**What the task requires**
Output each line of the records below verbatim, in the order given.

**Supplied records**
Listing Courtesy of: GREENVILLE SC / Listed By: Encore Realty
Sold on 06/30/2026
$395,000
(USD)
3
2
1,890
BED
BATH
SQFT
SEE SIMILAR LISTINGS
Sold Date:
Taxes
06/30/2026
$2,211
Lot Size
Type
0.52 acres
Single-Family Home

**Response to this exercise**
Listing Courtesy of: GREENVILLE SC / Listed By: Encore Realty
Sold on 06/30/2026
$395,000
(USD)
3
2
1,890
BED
BATH
SQFT
SEE SIMILAR LISTINGS
Sold Date:
Taxes
06/30/2026
$2,211
Lot Size
Type
0.52 acres
Single-Family Home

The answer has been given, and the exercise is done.